After more than a decade of debate and controversy, the Truckee Meadows Community College Police Department will officially dissolve July 1 and combined with the University of Nevada, Reno Police Department, according to a report from the Reno Gazette-Journal.
UNR police will now patrol TMCC’s campus in addition to the Desert Research Institute, both of which are currently being patrolled by the TMCC police.
The merger was approved on Friday by the Nevada System of Higher Education Board of Regents, which, much like its name implies, oversees all public higher education institutions in the state. Chancellor Dan Klaich said that the consolidation will act as a cost-saving measure and is expected to save almost $480,000 per year.
Come July, TMCC officers will become employees of UNR, though the plan that was approved does ensure that officers assigned to TMCC will always be assigned there, and that the community college remains involved in hiring decisions. Each of these provisions was absent in an earlier plan that went before the Board of Regents last December.
Not everyone is happy with the plan. Former TMCC President John Gwaltney said that community colleges are always the first to see cuts and would like to see a funding plan that does not prioritize universities, according to a Sunday report from the Associated Press. Gwaltney has partnered with several other former community college presidents in drafting a plan that would remove community colleges from NSHE’s jurisdiction.
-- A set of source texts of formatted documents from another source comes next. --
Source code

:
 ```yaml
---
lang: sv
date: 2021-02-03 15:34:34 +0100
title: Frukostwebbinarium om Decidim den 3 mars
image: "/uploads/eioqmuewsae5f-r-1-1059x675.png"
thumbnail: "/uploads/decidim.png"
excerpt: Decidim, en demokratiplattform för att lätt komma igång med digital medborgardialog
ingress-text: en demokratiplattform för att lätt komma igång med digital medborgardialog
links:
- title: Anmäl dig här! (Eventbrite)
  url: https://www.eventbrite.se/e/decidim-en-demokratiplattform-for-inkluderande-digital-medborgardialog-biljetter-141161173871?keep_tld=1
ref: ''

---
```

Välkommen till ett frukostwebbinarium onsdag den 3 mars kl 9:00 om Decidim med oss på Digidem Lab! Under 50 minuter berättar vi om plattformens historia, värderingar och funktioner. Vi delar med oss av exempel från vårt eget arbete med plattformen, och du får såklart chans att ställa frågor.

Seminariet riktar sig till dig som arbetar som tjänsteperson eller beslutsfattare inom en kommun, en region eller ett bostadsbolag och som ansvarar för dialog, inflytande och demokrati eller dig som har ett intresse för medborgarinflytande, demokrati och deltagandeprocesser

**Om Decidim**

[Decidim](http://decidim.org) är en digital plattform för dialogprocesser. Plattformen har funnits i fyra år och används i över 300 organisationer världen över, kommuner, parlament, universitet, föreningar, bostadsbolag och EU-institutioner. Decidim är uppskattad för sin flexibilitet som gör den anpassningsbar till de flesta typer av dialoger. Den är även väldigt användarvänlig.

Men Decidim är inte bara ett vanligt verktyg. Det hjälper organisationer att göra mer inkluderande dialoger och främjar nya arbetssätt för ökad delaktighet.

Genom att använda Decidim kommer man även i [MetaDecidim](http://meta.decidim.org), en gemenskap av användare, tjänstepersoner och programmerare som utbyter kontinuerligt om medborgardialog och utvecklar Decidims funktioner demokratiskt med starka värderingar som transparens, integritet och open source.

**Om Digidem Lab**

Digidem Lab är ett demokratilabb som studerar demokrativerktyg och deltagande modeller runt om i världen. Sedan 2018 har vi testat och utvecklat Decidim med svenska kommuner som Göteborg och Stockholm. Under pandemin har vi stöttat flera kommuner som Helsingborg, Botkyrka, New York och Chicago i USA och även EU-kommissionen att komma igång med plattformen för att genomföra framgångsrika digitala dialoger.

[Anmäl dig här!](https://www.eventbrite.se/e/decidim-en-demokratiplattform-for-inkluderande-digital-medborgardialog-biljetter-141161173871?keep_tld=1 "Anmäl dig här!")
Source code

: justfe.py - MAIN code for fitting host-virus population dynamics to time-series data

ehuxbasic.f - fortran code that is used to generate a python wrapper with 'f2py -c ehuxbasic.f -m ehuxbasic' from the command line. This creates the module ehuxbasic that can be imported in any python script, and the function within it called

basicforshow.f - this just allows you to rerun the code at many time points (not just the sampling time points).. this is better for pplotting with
Gwaltney and other critics have called the consolidation and other plans like it a power grab. The Board of Regents has now offered a new proposal that would consolidate southern Nevada’s university police systems and just last month proposed a centralization of NSHE’s registration system.
“[It’s an attempt to] wind the system together to the point where it makes it very difficult to separate the institutions,” Gwaltney said in an interview with the Las Vegas Sun. “I think any rational person that would look at it would come to the conclusion that it would make it difficult to separate the system.”
Klaich has largely dismissed these concerns, reiterating NSHE’s position that these moves are all the result of cuts to Nevada’s higher education budget.
In 2013, the Nevada Legislature did investigate the possibility of breaking up NSHE, and the recommendations that came out of that investigation have largely been implemented, again according to Klaich.